McIntyre joined Lang's Synod in January 1838, taught at Lang's Australian College, and acted as Lang's locum tenens while Lang was overseas from January 1839 to March 1841. He facilitated the union of Lang's Synod and the Presbytery which was accomplished in October 1840. McIntyre was called to Maitland in 1840, but was only settled there in September 1841 following a second call. On 3 April 1844 he was married to Mary McIntyre (1786–1872), the sister and heir of Peter McIntyre (1783–1842) by James Forbes. They made the Pitnacree Estate at east Maitland their home. Peter's estate exclusive of runs and licence for over 280000 acre of land was sworn at not less than £25,000, so Mary was exceedingly wealthy. There were no children and most of the money found its way into church and charitable causes in due time.

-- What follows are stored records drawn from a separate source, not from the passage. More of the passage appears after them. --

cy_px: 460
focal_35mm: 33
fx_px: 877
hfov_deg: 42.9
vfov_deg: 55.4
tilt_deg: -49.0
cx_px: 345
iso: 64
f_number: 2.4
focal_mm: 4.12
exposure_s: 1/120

==Presbyterian Church of Eastern Australia==
McIntyre led those who protested and withdrew to form the Presbyterian Church of Eastern Australia in October 1846. He partly financed the first PCEA church in Sydney, the old Pitt Street Congregational Church purchased in 1846. A brick church still existing was opened in Free Church Street, Maitland in 1849. McIntyre was anxious to see a thoroughly orthodox and evangelistic Church but was hampered by the difficulty of securing recruits prior to the discovery of Gold in 1851 and the tensions between Highlanders and Lowlanders. In 1854 he recruited his brother Allan and James McCulloch, who had married McIntyre's niece, for the PCEA ministry. McIntyre removed to St George's Church, Castlereagh Street, Sydney and was inducted 20 February 1862. He served without stipend and saw the debt of £12,000 reduced to £5,000 by the time of his death.

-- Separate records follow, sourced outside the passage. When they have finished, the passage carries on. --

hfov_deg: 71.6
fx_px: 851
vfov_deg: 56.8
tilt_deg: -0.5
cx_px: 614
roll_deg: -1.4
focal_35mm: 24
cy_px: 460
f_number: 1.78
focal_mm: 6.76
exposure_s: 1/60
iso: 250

==Literary and educational work==
McIntyre supervised the training of the first locally trained Presbyterian minister (J.S. White, ordained by the Synod of Australia in 1847). He edited Lang's newspaper The Colonist during the latter's absence overseas in 1839–40. He conducted a fortnightly paper, The Voice in the Wilderness (1846–1852). His major literary work was an Exposition of the Sermon on the Mount, published in Edinburgh in 1854. He established the high school of Maitland in 1855, took a number of classes, including classics, acted as headmaster without payment (1857–59) and made the school one of the best in New South Wales. As well as a number of booklets and pamphlets, McIntyre published The Testimony monthly (1865–70) until shortly before his death.

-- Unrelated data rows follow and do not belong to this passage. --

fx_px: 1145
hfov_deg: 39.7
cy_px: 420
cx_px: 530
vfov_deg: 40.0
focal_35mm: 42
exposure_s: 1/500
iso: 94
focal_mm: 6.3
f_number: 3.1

==Attitude to Church Union==
Scottish attitudes to colonial church union changed in 1857 and those of Free Church sympathy who stood apart from the union in Victoria in 1859 were refused recognition by the Free Church of Scotland in 1860 and 1861. McIntyre therefore contemplated union of New South Wales Presbyterians and thought he had secured a satisfactory basis in November 1863; it was certainly a better crafted basis than in Victoria. However, some of his natural Gaelic constituency would not contemplate union with those allied to the Established Church of Scotland. Those in Maclean seceded in December 1863. McIntyre ultimately became convinced that while in theory the basis was satisfactory the use which the unionists planned to make of it was not. By receiving ministers from the various Scottish churches on an equal footing, the church became complicit in practical involvement in the errors of the Established Church, he held, and therefore compromised the PCEA testimony against Erastianism. He considered that this signalled an approach to truth that seemed capable of extension to other doctrines of the Westminster Confession of Faith. Ultimately 5 of the 22 PCEA ministers continued outside the union accomplished 1864/65, and several united who were not really in favour. The still-maintained practice of a capella psalmody in the PCEA was not regarded as an issue of principle on the level of the Erastian issue by McIntyre and his colleagues.

He was an able man, a solid if not winsome preacher. He was a man of firm principles of whom Sir Samuel Griffith, one time Premier of Queensland and the first Chief Justice of the High Court of Australia, wrote: "On the whole he was a remarkable man, and his name deserves to be remembered as one of the foremost worthies of New South Wales."